I would like to create a simple SML program that traverses a list from left to right.Let's say I have a list of N items of K different types.For example the list 1 3 1 3 1 3 3 2 2 1
has 10 numbers of 3(1,2,3)
types.
What I would like to to is go through this list from left to right and stop when i have found all K different numbers.In this case I would stop right after stumbling upon the first 2.
This could be done by spliting the list in head and tail in each step and processing the head element.However how could I keep track of the different numbers I have found?
This could be done in C/C++ by simply holding a counter and a boolean array with K elements. If i stumble upon an element i with bool[i]=false
i make it true and counter=counter+1
.
It is stated though that arrays are not the best option for SML so i was wondering if i have to use another data structure or if i have to create a new function to check each time if i have seen this element before(this would cost in time complexity).
how could I keep track of the different numbers I have found?
[...] in C/C++ by [...] a boolean array with K elements
Abstractly I would call the data structure you want a bit set.
I'll give you two answers, one using a sparse container and one using a bit set.
I'd use a list to keep track of the elements you've already seen:
fun curry f x y = f (x, y)
val empty = []
fun add x set = curry op:: x set
fun elem x set = List.exists (curry op= x) set
fun seen k xs =
let fun seen_ 0 _ _ = true
| seen_ _ [] _ = false
| seen_ k (x::xs) set =
if elem x set
then seen_ k xs set
else seen_ (k-1) xs (add x set)
in seen_ k xs empty end
You could also use a balanced binary tree as set type; this would reduce lookup to O(lg n). The advantage of using an actual container (list or tree) rather than a bit array is that of sparse arrays/matrices. This works for ''a list
s.
[...] boolean array with K elements [...]

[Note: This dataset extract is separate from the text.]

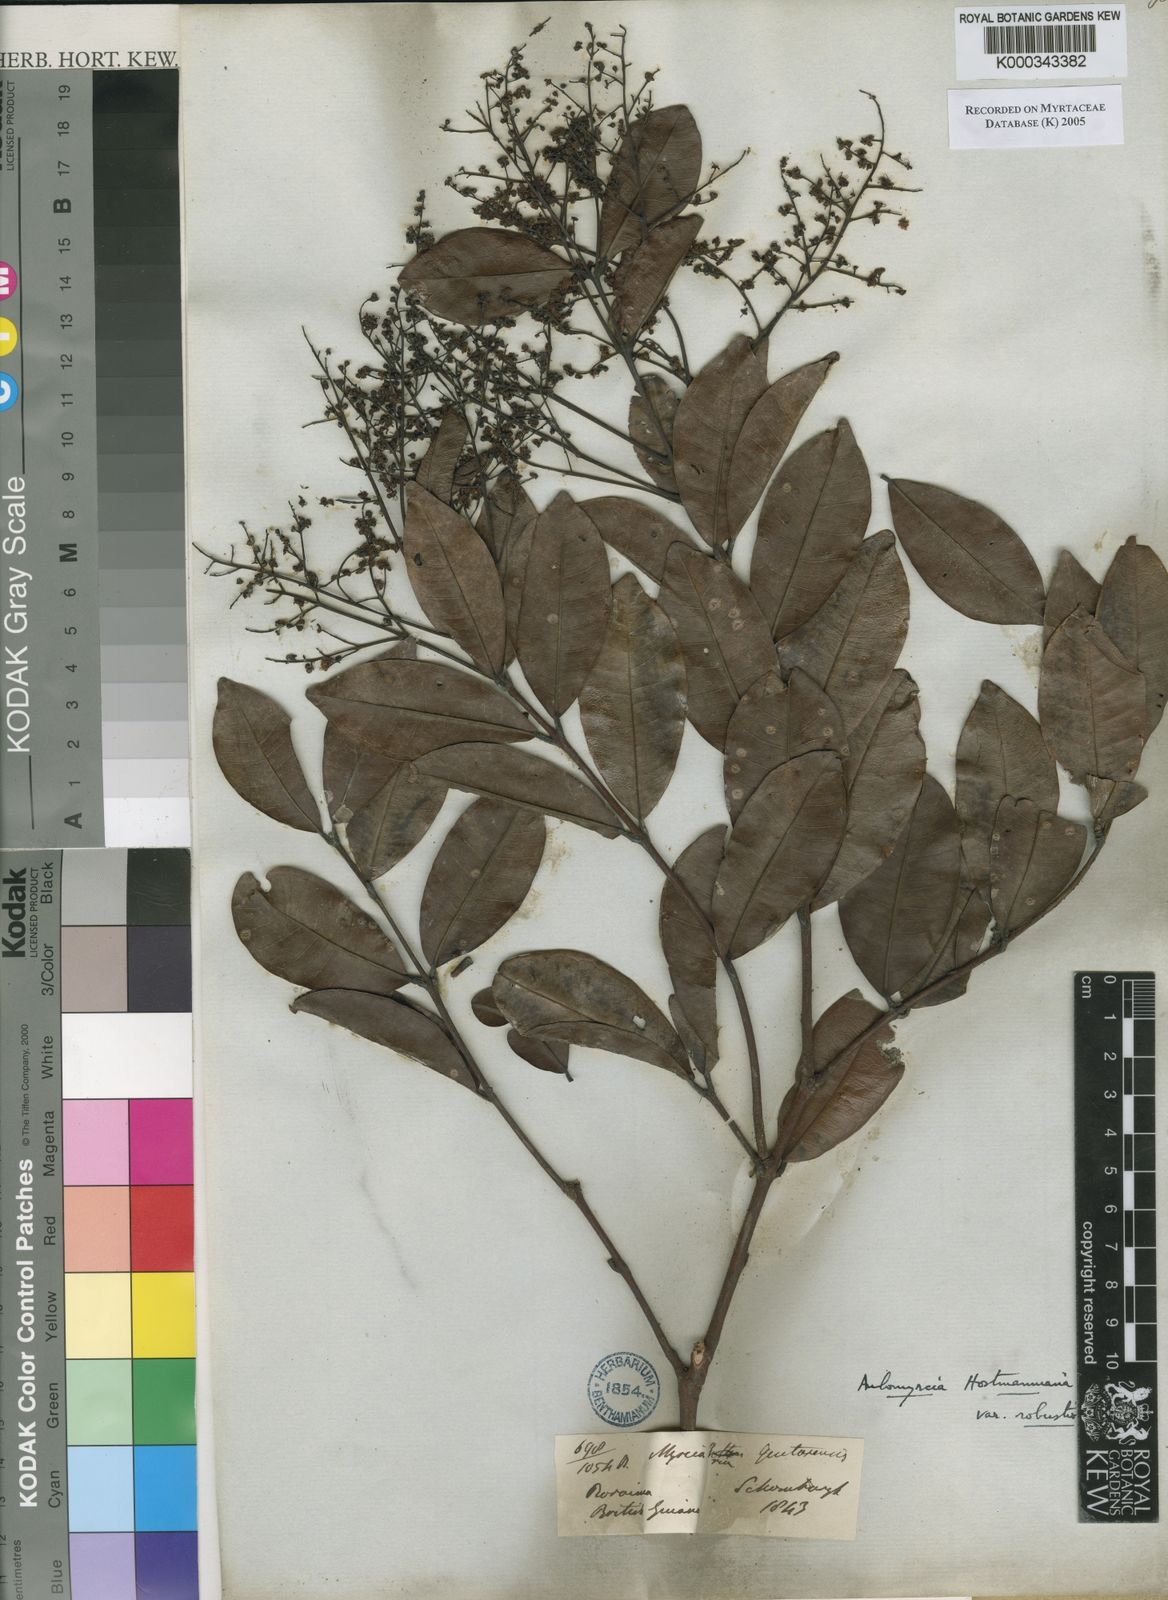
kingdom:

If i stumble upon an element i [...]
Until this point, you haven't said that elements are always unsigned integers from 0 to K-1, which would be a requirement if they should be representable by a unique index in an array of length K.

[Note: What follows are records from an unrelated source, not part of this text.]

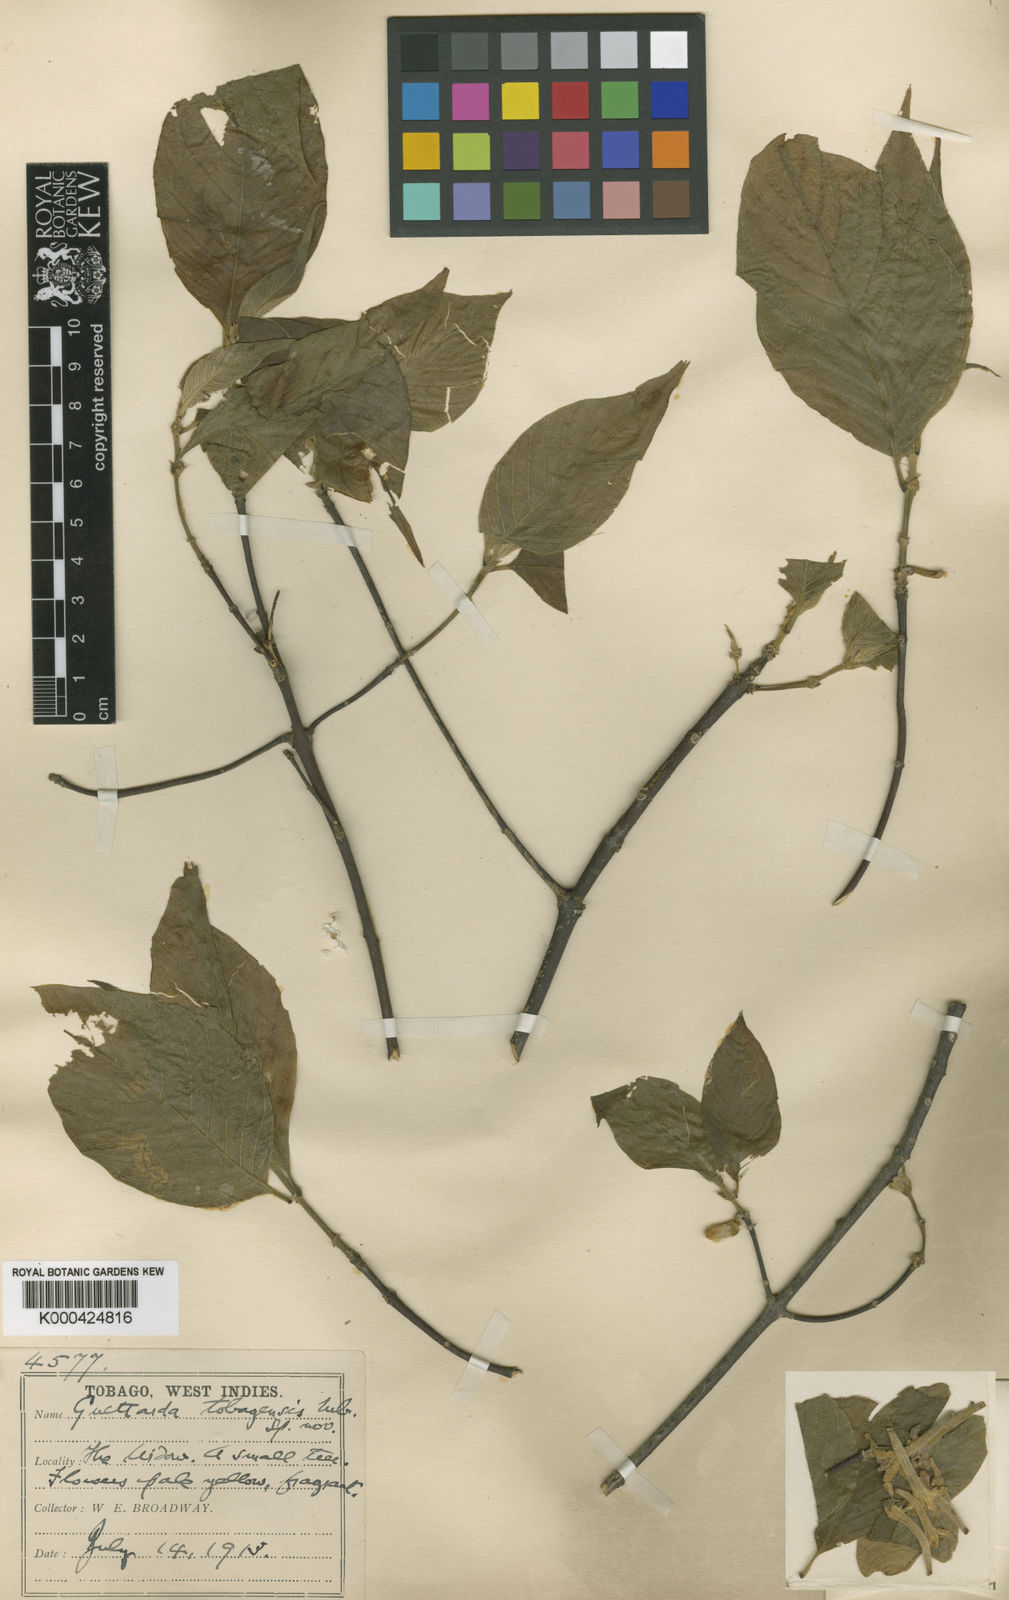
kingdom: Plantae
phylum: Tracheophyta
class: Magnoliopsida
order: Gentianales
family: Rubiaceae
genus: Guettarda
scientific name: Guettarda tobagensis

SML has a module/type called Word
/ word
for unsigned integers (words). Adding this constraint, the input list should have type word list
rather than ''a list
.
When you make an array of primitive types in many imperative, compiled languages, you get mutable, unboxed arrays. SML's Array type is also mutable, but each bool
in such an array would be boxed.
An easy way to get an immutable, unboxed array of bits would be to use bitwise operations on an IntInf
(SML/NJ; implementations vary); it would automatically grow as a bit is flipped. This could look like:
fun bit x = IntInf.<< (1, x)
val empty = IntInf.fromInt 0
fun add x set = IntInf.orb (set, bit x)
fun elem x set = IntInf.> (IntInf.andb (set, bit x), 0)
The function seen
would be the same.
The fact that k
is decreased recursively and that set
grows dynamically means that you're not restricted to elements in the range [0,K-1], which would have been the case with an array of size K.
Example use:
- seen 5 [0w4, 0w2, 0w1, 0w9];
val it = false : bool
- seen 5 [0w1, 0w2, 0w3, 0w4, 0w8];
val it = true : bool
This solution uses a lot of memory if the elements are large:
- seen 1 [0w100000000];
*eats my memory slowly*
val it = true : bool
Additional things you could do:
structure BitSet = struct ... end
that encapsulates an abstract type with the operations empty
, add
and elem
, hiding the particular implementation (whether it's an IntInf.int
, or a bool Array.array
or an ''a list
).fun fold_until f e xs = ...
that extracts the recursion scheme of seen_
so that you avoid manual recursion; a regular foldl
is not enough since it continues until the list is empty. You could build this using error-aware return type or using exceptions.